Nurses have long advocated health promotion activities as a valuable way to maintain quality of life and control health care costs. Health promotion involves helping people to make lifestyle changes to move them to a higher level of wellness. Health promotion includes all aspects of health: physical, mental, emotional, social and spiritual. Many nurses and nursing organizations lobby for increased spending on health promotion and illness prevention activities. For example, nurses may testify at a public hearing that it is more cost-effective to provide comprehensive prenatal care for low-income women than to pay high ‘back-end’ costs of highly specialized care in a PICU for a preterm infant. Nurses also may lobby for low-cost programs to provide periodic, screening examinations in schools. The argument in this example is that it is cheaper to treat illness states when they are caught early in a screening program than to provide care when a disease is well advanced and harder to treat.

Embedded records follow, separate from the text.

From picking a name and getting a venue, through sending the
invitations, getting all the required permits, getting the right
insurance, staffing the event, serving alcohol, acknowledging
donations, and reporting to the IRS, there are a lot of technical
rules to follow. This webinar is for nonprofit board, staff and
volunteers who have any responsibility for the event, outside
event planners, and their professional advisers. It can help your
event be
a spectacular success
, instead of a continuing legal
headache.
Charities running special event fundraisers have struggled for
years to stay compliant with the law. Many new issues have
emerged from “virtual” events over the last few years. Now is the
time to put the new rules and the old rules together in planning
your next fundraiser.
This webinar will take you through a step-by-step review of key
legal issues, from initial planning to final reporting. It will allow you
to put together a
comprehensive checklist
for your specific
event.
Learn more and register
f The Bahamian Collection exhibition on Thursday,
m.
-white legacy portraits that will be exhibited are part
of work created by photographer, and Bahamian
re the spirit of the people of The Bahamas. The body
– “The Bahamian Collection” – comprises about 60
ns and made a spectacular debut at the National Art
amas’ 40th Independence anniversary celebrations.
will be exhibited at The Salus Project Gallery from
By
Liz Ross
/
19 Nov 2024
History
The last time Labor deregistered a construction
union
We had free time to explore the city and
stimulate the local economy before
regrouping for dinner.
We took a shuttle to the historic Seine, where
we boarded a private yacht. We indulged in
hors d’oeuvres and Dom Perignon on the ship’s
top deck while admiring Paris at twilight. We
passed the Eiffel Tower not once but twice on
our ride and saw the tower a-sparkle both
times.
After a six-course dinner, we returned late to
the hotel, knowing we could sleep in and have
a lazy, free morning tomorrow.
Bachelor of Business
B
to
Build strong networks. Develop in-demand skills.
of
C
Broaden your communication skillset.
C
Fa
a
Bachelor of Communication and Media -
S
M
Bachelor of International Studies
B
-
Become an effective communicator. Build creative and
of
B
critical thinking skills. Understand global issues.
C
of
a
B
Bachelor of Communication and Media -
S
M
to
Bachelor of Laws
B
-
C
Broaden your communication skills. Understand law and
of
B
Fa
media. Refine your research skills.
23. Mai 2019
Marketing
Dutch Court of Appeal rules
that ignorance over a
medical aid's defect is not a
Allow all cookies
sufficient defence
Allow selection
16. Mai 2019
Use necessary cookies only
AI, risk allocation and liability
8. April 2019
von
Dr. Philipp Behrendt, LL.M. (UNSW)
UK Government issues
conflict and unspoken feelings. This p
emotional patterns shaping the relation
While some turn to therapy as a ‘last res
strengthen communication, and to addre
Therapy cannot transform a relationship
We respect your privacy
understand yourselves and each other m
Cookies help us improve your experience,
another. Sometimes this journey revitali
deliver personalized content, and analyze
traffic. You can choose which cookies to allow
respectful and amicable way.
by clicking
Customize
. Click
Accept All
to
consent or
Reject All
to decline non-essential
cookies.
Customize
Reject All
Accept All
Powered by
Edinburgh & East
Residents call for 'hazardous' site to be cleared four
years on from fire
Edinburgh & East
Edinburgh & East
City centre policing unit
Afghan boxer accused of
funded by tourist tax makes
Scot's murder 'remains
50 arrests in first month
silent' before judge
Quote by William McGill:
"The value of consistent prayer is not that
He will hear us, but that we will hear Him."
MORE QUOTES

Although nurses are not the only licensed professionals qualified to provide case management, many case managers are nurses. Case management involves monitoring and coordinating care for individuals, who need high-cost or extensive health care services. A child with diabetes is a good candidate for case management, because the child requires frequent monitoring of blood sugars and coordination of several health care providers.
Concerns about cost containment, quality improvement and managed care have led to the development of a system of standard guidelines, termed critical pathways, in many facilities. Critical pathways are standard plans of care used to organize and monitor the care provided. They include all aspects of care, such as diagnostic tests, consultations, treatments, activities, procedures, teaching and discharge planning. Other names for clinical pathways are care maps, collaborative care plans, case management plans, clinical paths and multidisciplinary plans. To ensure success, the critical pathways must be a collaborative effort of all disciplines involved; all members of the health team must follow them.
The nursing process is part of the underlying framework of critical pathways. Nursing diagnoses and intermediate and discharge outcomes are necessary to avoid fragmenting care. Documentation of nursing interventions and outcomes is essential to the overall process. The nurse must thoroughly understand the nursing process to achieve accountability when providing care in a setting.